I think what made me hang around with this assault on my better judgement was the frankly unbelievable use of humiliation by the team leaders to achieve the results they sought. I found myself staring at something I could not believe was happening, least of all as a television event. With growing hindsight that seems a poor excuse for perpetuating this type of toxic television by adding my viewing to their figures. However, something quite powerful hit me as the visual car crash progressed.

What say we swap our overweight participants for their reverse, people bedevilled by Anorexia for example. How would humiliation wash with the viewing public if the individuals being shouted at were required to eat more or being labelled loser, of not caring for their children and family by putting their lives at risk and, ultimately, getting all they deserve. That would be entirely unacceptable and to date I have not seen any channel attempt it.

So why in some quarters is it acceptable to shout at and humiliate people with severe obesity. The answer, I think, lies within the societal issues and not some clever evaluation of what works to normalise the balance between calories in and calories out. Our eating habits are increasingly portrayed as exemplifying the greed that dogs us by a media fragmented and frequently bereft of the resources to uncover real stories. From fat cat bankers to greedy professional footballers over consumption is the topic of the day every day.
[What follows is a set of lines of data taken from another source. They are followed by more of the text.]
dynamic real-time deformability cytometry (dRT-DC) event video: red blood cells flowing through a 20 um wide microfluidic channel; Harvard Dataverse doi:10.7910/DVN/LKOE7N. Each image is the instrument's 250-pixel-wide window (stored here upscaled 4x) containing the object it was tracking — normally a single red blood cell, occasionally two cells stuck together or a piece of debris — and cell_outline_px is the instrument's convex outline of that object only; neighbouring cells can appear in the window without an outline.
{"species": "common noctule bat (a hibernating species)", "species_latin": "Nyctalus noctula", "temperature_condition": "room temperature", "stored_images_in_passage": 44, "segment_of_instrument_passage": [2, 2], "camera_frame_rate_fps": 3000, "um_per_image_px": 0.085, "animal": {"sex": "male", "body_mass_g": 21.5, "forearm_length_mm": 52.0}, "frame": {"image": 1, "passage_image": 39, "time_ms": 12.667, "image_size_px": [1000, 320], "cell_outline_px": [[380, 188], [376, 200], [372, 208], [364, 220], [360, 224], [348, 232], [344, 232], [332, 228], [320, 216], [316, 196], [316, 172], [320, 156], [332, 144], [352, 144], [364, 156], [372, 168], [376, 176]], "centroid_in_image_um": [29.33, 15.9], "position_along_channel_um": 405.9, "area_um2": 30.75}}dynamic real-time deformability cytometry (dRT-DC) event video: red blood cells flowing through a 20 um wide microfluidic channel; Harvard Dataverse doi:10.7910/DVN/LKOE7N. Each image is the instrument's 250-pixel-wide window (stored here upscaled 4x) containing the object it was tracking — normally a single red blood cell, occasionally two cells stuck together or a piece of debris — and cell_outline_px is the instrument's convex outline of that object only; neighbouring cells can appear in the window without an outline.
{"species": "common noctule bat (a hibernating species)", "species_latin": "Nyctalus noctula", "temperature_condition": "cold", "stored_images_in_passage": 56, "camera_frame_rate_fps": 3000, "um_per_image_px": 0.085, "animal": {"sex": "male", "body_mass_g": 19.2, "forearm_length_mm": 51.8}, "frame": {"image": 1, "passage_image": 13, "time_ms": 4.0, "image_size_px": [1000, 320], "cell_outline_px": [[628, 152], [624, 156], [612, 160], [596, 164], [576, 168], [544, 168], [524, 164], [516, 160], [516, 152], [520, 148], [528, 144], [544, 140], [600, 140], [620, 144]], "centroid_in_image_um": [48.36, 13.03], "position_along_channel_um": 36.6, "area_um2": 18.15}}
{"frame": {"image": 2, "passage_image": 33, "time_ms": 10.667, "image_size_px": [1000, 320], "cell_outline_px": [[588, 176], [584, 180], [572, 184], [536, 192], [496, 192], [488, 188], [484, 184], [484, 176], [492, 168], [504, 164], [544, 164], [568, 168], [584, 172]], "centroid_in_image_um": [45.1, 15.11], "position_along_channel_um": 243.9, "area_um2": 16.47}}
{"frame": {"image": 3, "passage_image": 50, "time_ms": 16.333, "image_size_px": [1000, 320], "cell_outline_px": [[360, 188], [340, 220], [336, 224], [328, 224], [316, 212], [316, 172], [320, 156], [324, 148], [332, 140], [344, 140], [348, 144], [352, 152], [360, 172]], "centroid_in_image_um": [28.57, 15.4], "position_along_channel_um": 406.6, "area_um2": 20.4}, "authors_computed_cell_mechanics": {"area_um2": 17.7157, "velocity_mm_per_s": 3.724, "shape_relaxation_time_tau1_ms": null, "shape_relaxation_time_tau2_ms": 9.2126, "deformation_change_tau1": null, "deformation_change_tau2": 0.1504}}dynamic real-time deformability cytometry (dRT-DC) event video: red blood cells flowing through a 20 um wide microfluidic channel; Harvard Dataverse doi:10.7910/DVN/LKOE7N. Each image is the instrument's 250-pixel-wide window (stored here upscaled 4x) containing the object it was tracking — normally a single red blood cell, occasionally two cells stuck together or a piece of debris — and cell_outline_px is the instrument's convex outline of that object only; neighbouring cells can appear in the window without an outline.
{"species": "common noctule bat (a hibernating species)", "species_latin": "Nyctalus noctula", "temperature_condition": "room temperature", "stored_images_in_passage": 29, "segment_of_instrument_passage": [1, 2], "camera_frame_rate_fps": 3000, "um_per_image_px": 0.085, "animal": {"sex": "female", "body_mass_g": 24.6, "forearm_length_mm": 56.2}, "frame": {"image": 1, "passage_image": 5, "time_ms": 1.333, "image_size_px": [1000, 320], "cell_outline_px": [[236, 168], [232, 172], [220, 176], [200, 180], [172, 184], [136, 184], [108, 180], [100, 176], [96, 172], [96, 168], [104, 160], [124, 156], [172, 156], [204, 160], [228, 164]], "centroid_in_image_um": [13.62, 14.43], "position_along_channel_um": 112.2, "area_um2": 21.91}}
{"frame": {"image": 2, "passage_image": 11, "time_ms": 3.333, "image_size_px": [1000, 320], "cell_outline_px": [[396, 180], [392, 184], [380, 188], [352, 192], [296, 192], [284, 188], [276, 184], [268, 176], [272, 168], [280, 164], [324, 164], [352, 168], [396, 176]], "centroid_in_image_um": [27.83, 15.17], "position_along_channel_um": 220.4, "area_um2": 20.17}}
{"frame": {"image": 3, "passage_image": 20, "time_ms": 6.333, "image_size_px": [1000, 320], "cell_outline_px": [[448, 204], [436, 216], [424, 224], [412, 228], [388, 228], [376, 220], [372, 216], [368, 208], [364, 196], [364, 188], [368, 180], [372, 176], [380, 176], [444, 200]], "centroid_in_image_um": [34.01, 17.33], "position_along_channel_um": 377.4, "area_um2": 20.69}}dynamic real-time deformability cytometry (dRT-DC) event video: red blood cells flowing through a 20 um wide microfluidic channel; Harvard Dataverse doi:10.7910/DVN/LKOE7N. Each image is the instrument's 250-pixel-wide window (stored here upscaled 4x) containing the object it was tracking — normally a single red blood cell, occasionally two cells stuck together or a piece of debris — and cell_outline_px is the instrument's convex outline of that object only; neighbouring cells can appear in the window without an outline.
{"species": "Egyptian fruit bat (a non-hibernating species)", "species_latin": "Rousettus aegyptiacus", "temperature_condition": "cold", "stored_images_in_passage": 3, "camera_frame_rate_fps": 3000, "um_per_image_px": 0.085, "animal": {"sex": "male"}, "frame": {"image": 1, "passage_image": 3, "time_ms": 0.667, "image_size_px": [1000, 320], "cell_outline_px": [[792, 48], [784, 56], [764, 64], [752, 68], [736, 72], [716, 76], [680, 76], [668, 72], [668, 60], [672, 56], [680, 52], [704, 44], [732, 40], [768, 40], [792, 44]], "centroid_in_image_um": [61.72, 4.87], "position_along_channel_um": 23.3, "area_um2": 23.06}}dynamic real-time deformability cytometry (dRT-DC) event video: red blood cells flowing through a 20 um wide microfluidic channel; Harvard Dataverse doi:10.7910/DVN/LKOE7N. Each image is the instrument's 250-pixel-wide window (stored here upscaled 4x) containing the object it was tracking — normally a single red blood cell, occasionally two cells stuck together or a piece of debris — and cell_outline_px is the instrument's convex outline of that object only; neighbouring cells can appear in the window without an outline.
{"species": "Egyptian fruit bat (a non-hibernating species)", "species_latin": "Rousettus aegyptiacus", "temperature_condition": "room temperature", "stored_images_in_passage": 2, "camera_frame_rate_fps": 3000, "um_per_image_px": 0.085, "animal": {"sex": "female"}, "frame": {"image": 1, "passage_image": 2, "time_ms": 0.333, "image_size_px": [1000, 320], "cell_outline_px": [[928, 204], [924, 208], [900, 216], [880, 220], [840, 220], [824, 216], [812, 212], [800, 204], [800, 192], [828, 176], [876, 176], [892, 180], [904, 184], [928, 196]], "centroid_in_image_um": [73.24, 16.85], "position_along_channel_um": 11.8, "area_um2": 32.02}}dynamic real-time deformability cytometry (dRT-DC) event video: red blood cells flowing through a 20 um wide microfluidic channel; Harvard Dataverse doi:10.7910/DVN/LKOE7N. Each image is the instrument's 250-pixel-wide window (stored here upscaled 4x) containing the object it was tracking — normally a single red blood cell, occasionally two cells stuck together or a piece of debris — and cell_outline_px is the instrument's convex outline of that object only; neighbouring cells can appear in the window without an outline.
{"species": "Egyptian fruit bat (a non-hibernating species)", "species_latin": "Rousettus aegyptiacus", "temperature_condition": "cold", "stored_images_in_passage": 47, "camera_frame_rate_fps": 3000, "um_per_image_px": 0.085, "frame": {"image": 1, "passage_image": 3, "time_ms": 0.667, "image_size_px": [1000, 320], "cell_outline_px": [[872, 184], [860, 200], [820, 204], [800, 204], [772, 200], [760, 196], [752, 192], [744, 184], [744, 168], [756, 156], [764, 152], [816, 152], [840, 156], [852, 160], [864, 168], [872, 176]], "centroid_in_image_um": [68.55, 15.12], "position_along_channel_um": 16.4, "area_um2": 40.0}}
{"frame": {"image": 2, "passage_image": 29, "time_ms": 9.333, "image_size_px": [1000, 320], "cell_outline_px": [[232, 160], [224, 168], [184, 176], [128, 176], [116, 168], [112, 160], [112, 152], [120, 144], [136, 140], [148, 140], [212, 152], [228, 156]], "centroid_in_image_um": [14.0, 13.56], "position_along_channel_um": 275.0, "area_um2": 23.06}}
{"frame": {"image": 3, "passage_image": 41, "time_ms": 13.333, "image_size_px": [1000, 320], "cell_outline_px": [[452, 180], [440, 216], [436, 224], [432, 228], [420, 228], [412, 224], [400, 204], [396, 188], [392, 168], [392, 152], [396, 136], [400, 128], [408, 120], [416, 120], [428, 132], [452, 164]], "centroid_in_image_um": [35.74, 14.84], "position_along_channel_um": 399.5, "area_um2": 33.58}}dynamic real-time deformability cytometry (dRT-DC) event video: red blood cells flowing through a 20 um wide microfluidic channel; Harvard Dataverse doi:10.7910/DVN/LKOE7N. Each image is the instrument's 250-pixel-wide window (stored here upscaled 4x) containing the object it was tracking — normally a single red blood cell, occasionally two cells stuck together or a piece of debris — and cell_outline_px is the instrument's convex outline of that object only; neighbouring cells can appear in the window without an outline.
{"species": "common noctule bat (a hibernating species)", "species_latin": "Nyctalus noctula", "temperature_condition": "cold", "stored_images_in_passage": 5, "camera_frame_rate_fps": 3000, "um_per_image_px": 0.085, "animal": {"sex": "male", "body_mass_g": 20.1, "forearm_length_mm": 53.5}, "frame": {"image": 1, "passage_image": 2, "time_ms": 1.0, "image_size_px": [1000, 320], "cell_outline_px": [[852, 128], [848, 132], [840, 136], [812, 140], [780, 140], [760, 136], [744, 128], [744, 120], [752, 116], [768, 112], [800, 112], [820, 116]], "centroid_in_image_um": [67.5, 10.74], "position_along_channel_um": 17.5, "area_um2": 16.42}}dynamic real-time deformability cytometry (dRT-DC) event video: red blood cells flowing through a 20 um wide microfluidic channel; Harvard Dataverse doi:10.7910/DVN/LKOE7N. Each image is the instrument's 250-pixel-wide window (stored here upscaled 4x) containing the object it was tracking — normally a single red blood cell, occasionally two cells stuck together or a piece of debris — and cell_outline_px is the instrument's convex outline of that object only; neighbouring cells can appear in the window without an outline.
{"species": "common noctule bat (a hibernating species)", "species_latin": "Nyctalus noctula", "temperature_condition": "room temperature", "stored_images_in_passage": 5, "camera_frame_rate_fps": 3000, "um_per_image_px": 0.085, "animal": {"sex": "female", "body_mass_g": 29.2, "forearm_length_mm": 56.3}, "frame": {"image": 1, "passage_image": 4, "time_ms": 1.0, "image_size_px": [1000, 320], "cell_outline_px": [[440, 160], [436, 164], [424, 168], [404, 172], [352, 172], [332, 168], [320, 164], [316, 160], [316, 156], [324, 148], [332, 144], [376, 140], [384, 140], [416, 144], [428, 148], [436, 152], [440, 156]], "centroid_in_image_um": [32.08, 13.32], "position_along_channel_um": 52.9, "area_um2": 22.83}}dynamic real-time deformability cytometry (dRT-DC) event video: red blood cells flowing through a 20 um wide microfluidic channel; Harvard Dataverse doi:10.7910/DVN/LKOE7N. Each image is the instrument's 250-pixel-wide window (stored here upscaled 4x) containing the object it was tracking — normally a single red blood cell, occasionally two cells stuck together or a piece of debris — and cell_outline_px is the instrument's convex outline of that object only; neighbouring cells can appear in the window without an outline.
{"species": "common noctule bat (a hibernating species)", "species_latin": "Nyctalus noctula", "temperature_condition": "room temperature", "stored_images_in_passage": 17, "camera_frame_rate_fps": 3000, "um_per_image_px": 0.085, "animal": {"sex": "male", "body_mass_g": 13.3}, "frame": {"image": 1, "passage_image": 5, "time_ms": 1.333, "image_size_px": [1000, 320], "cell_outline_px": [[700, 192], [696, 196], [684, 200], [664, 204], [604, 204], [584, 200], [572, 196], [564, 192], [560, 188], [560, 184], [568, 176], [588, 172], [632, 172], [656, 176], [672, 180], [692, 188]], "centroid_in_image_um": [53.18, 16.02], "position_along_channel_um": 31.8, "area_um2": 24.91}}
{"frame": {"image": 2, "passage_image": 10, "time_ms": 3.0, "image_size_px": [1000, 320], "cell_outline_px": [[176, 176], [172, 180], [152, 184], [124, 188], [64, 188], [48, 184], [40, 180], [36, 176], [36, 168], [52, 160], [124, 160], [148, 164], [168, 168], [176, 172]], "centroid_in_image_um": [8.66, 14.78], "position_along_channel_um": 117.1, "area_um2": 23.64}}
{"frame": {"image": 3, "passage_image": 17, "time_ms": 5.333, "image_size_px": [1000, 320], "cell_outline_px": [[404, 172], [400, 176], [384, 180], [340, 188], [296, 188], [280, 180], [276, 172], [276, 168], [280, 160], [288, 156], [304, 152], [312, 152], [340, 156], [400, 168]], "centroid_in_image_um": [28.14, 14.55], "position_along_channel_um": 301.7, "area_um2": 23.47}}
One way to deal with this, a way that does not require us to face our own over consumption, is to castigate the people that appear to embody that excess. As we beat them verbally in cheap television programme after cheap television programme we collectively agree that they will be our whipping boys, (and girls), who will take the punishment we subconsciously feel should be ours. They are our sin eaters. Shout the loudest, humiliate the most vehemently and we show how much we hate greed.

The problem with this is two fold. We do nothing to address our deep seated concerns about a society that has lost control over its drive to acquire and consume material possessions. Critically though, we offer no real help to people with food eating disorders. The Psychotherapist, even a student one like me, then meets a client not only dealing with behaviour symptomatic of other deep seated issues but a client damaged by a society that requires they be punished for the ills of a wider public.